> [Page text]:
Hi Everybody:

You know Eclipse/Maven2 integration at this point can be very confusing.
You have three plugins, two of which are ECLIPSE plugins that integrate
Maven2 while the other is a Maven2 plugin that happens to auto-generate
files for Eclipse.  I wrote this below and I figured I would share to see if
it helps anyone else.

The main advantages of Codehaus and Q4E (which I plan to try very soon but I
will assume it does similar things that Codehaus does) is that they
integrate the POM dependency graph as part of your Eclipse project's Build
Path, i.e. it autoupdates dependencies as you add them to the POM.  The
maven-eclipse-plugin relies on creating a separate CLASSPATH CONTAINER
variable referenced in your .classpath file to use your local maven2
repository (the M2_REPO variable in the directions - btw this is typical for
other plugins like the JBoss tools).  Unfortunately the latter is not as
dynamic when it comes to adding and deleting dependencies in your project.

[Dataset entries]

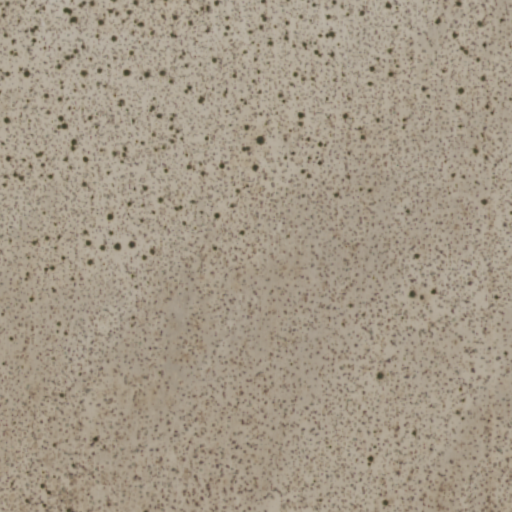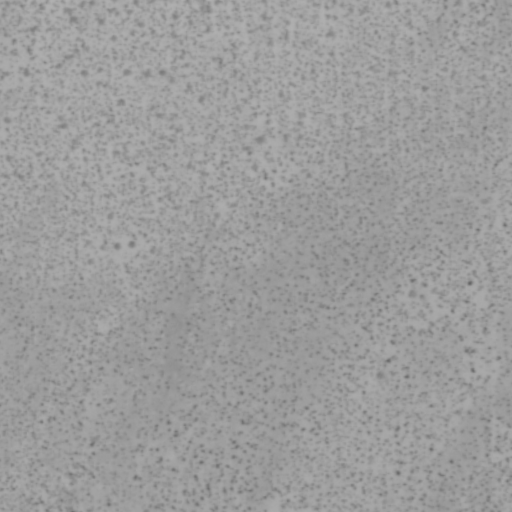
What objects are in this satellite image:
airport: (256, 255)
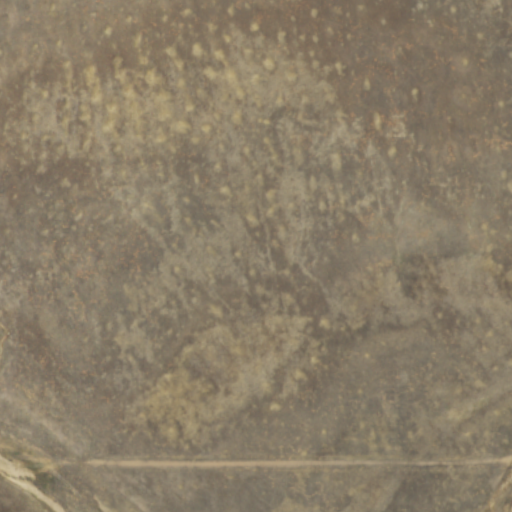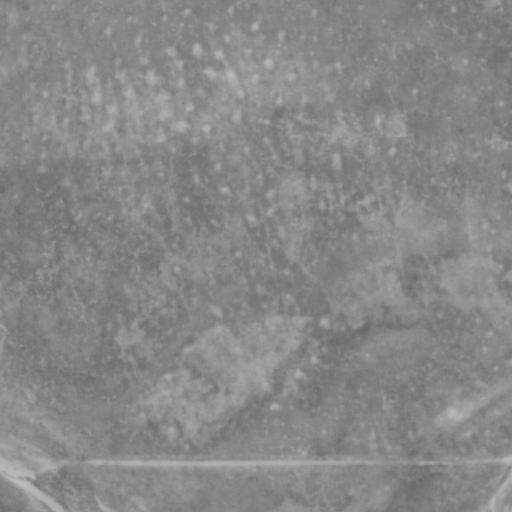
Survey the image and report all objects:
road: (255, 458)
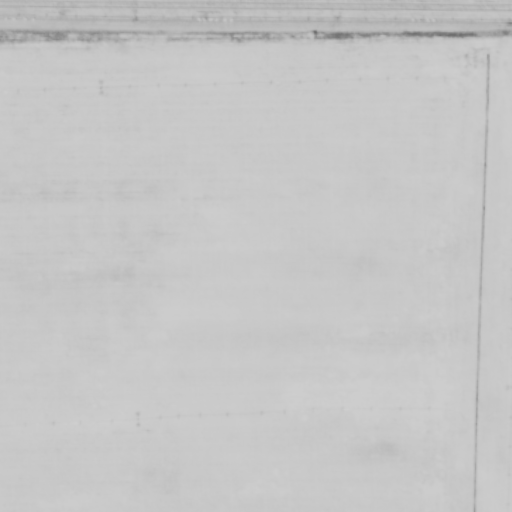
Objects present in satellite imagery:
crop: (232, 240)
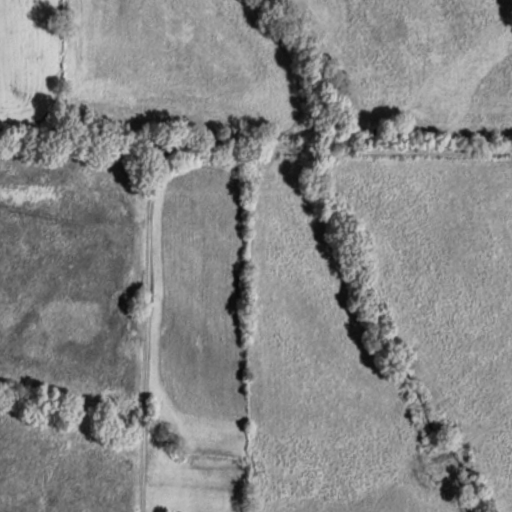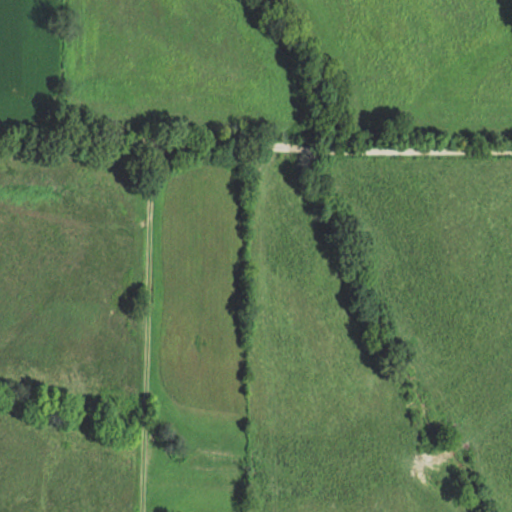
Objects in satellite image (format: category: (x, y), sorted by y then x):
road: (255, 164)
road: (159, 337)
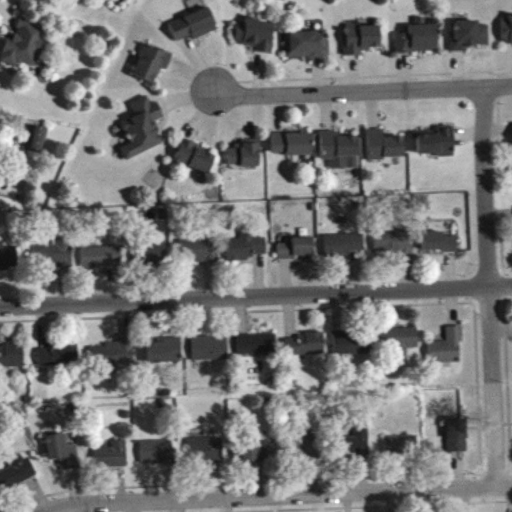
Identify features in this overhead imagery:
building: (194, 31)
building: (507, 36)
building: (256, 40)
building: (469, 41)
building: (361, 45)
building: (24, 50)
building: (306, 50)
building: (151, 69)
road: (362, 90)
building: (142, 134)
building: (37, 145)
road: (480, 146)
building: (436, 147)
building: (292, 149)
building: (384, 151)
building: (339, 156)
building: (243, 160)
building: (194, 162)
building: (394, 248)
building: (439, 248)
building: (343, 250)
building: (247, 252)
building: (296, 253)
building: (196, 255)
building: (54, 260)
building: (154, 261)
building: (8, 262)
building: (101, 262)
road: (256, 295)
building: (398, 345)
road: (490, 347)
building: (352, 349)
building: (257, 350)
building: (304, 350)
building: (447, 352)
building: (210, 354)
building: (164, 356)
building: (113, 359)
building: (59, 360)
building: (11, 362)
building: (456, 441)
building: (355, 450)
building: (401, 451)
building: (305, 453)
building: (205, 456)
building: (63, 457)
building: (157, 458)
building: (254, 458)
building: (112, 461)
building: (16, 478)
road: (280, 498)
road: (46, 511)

* * *

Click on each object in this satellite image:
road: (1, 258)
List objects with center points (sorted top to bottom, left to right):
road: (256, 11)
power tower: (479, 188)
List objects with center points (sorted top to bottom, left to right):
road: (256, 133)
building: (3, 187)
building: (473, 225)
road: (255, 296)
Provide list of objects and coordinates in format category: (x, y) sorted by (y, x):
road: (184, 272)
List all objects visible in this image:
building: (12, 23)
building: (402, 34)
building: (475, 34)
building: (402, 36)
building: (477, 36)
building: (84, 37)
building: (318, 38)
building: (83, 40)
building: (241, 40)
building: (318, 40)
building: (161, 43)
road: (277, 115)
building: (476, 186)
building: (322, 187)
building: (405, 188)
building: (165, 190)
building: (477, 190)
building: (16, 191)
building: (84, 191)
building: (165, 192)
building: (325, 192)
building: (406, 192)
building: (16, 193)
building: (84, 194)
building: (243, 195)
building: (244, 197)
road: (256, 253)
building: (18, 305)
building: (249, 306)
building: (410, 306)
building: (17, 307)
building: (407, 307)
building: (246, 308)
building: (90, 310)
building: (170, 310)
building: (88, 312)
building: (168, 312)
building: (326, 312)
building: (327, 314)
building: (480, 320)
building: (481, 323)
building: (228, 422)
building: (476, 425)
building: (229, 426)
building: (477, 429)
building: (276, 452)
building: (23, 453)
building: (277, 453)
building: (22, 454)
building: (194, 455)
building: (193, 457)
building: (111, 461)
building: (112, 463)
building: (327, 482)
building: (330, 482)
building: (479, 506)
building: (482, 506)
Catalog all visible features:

--

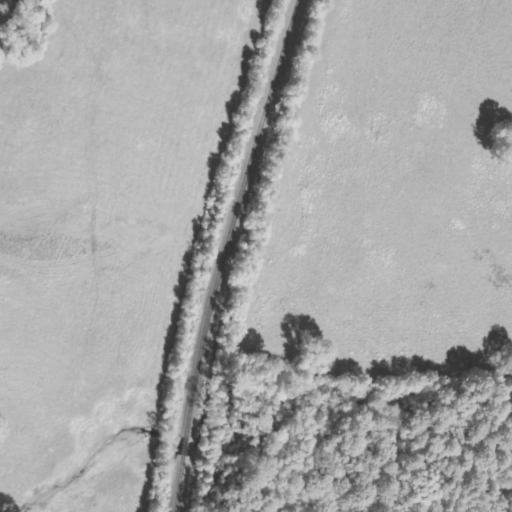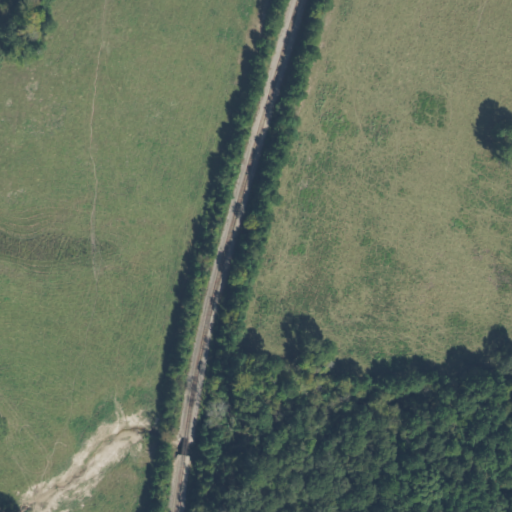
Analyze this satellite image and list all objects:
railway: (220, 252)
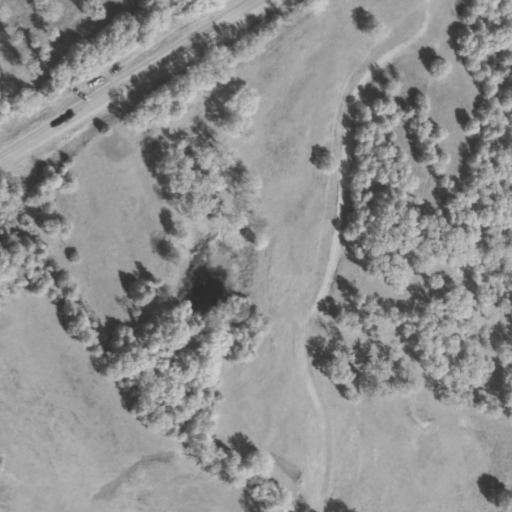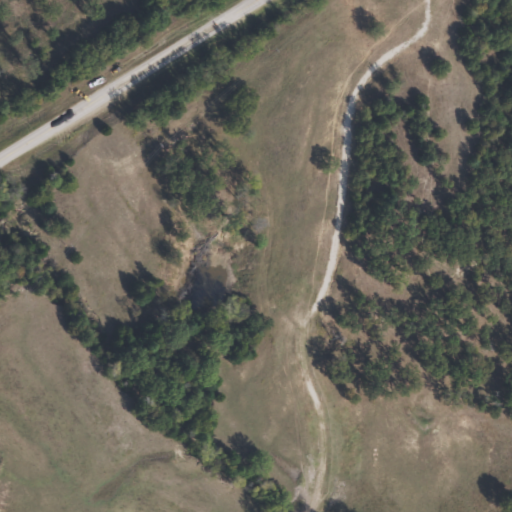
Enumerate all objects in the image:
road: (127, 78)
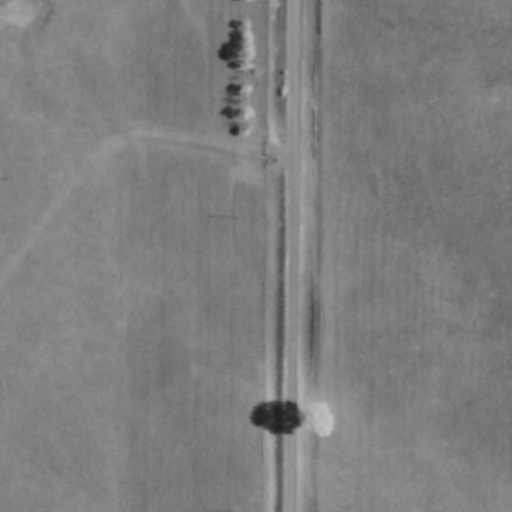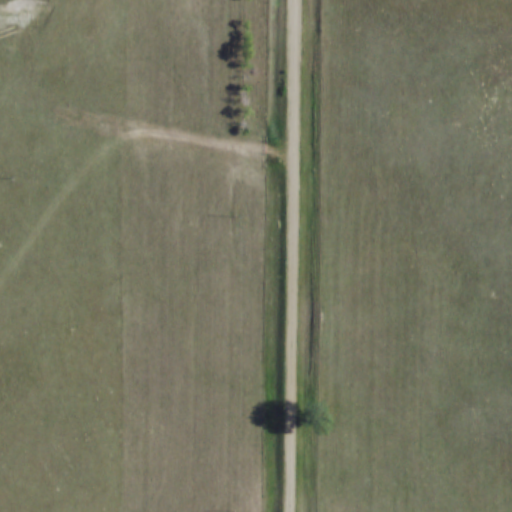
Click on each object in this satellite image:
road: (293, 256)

> [Directives]:
1. In the text on Eclipse and Maven2 integration, which variable is named as the one the maven-eclipse-plugin uses to reference the local Maven2 repository?
2. Summarize the text on Eclipse and Maven2 integration in two sentences.
3. Resume the text on Eclipse and Maven2 integration from its final sentence.
Nothing in the listing is required for this work.

> [Outputs for the tasks]:
1. The M2_REPO variable.

2. Eclipse/Maven2 integration can be confusing because it involves three plugins: two Eclipse plugins that integrate Maven2 and one Maven2 plugin that auto-generates files for Eclipse. Codehaus, and presumably Q4E, add the POM dependency graph to the Eclipse project's Build Path so that dependencies update automatically, whereas the maven-eclipse-plugin depends on a separate classpath container variable pointing to the local repository and is less dynamic when dependencies are added or deleted.

3.
Codehaus installs on 3.1.x and up (I've used it with 3.1.1 specifically and
with 3.3 though for some reason its buggy under 3.3).

What I do to setup a project is the following:

- Use mvn archetype to setup the basic structure
- Create a new Java project with Maven2 nature enabled
- Import archetype directory structure into this project
- Edit the Build Path within Eclipse
- Use ant build file to execute mvn from within Eclipse

Here is an example (I'm using Eclipse 3.1.1 w/Codehaus m2eclipse plugin):

1) In some temporary directory
mvn archetype:create -DgroupId=com.example.project -DartifactId=MyProject
2) Edit pom.xml to packaging is pom, rm -rf the src directory
3) Within MyProject use archetype plugin to create other modules which adds
them to parent module, e.g.

mvn archetype create -DgroupId=com.example.project -DartifactId=ejb3
mvn archetype create -DgroupId=com.example.project -DartifactId=war

This will create two sub modules, one for war, one for ejb3.  You can change
the packaging to war and jar (or ejb) respectively.

4) Now go into Eclipse and do a new project MyProject and import the
MyProject you created above via Filesystem
5) Enable Maven2 nature, now Maven2 dependencies will show up and
dynamically change as you edit your POM hierarchy
6) Edit Build Path in Project's properties and remove MyProject.  Instead
add the ejb3/src/main/java and war/src/main/java source folders.
7) Check "Allow output folders for source folders"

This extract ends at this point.